*Work instruction*.
For this exercise, please find the lines in the entries that include the word "года" and copy them.

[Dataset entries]
===

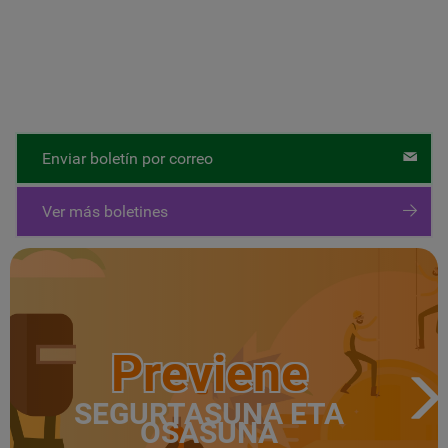
Enviar boletín por correo
Ver más boletines
Previene
SEGURTASUNA ETA
OSASUNA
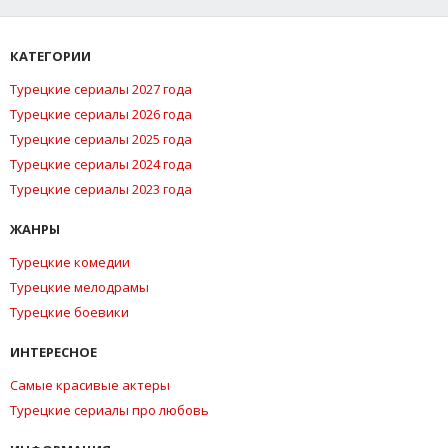
КАТЕГОРИИ
Турецкие сериалы 2027 года
Турецкие сериалы 2026 года
Турецкие сериалы 2025 года
Турецкие сериалы 2024 года
Турецкие сериалы 2023 года
ЖАНРЫ
Турецкие комедии
Турецкие мелодрамы
Турецкие боевики
ИНТЕРЕСНОЕ
Самые красивые актеры
Турецкие сериалы про любовь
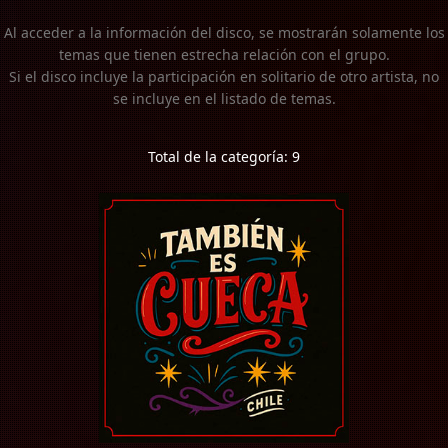
Al acceder a la información del disco, se mostrarán solamente los
temas que tienen estrecha relación con el grupo.
Si el disco incluye la participación en solitario de otro artista, no
se incluye en el listado de temas.
Total de la categoría: 9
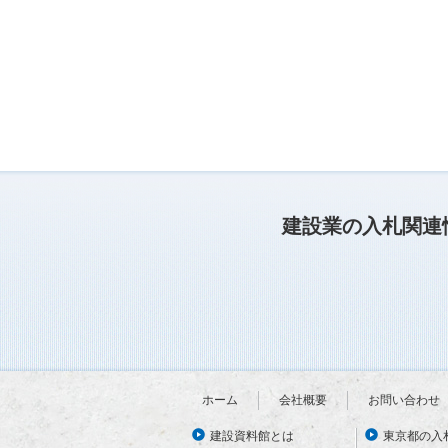
建設業の入札関連
ホーム
会社概要
お問い合わせ
建設資料館とは
東京都の入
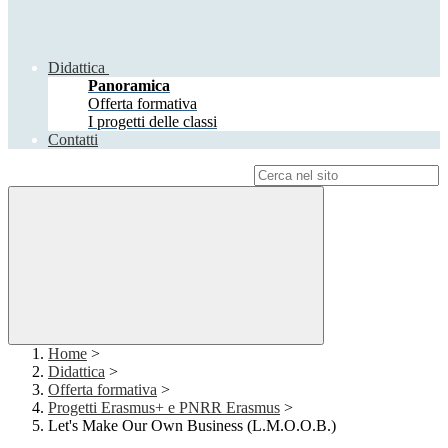
Didattica
Panoramica
Offerta formativa
I progetti delle classi
Contatti
Campo di ricerca per le pagine del sito
Home
>
Didattica
>
Offerta formativa
>
Progetti Erasmus+ e PNRR Erasmus
>
Let's Make Our Own Business (L.M.O.O.B.)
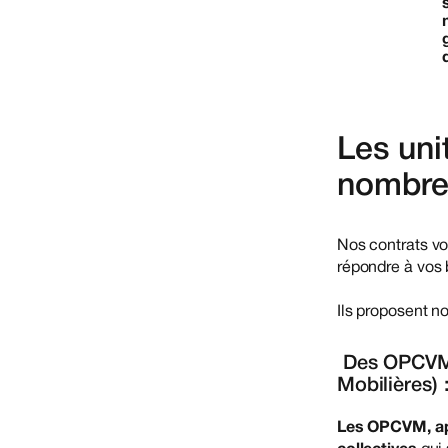
Les uni
nombreu
Nos contrats v
répondre à vos 
Ils proposent n
Des OPCVM (
Mobilières) 
Les OPCVM, ap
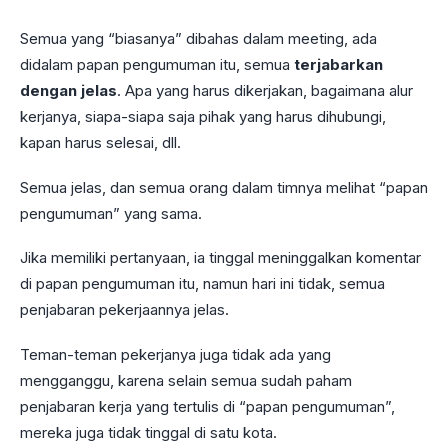
Semua yang “biasanya” dibahas dalam meeting, ada
didalam papan pengumuman itu, semua
terjabarkan
dengan jelas
. Apa yang harus dikerjakan, bagaimana alur
kerjanya, siapa-siapa saja pihak yang harus dihubungi,
kapan harus selesai, dll.
Semua jelas, dan semua orang dalam timnya melihat “papan
pengumuman” yang sama.
Jika memiliki pertanyaan, ia tinggal meninggalkan komentar
di papan pengumuman itu, namun hari ini tidak, semua
penjabaran pekerjaannya jelas.
Teman-teman pekerjanya juga tidak ada yang
mengganggu, karena selain semua sudah paham
penjabaran kerja yang tertulis di “papan pengumuman”,
mereka juga tidak tinggal di satu kota.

===

*Expected answer*.
Турецкие сериалы 2027 года
Турецкие сериалы 2026 года
Турецкие сериалы 2025 года
Турецкие сериалы 2024 года
Турецкие сериалы 2023 года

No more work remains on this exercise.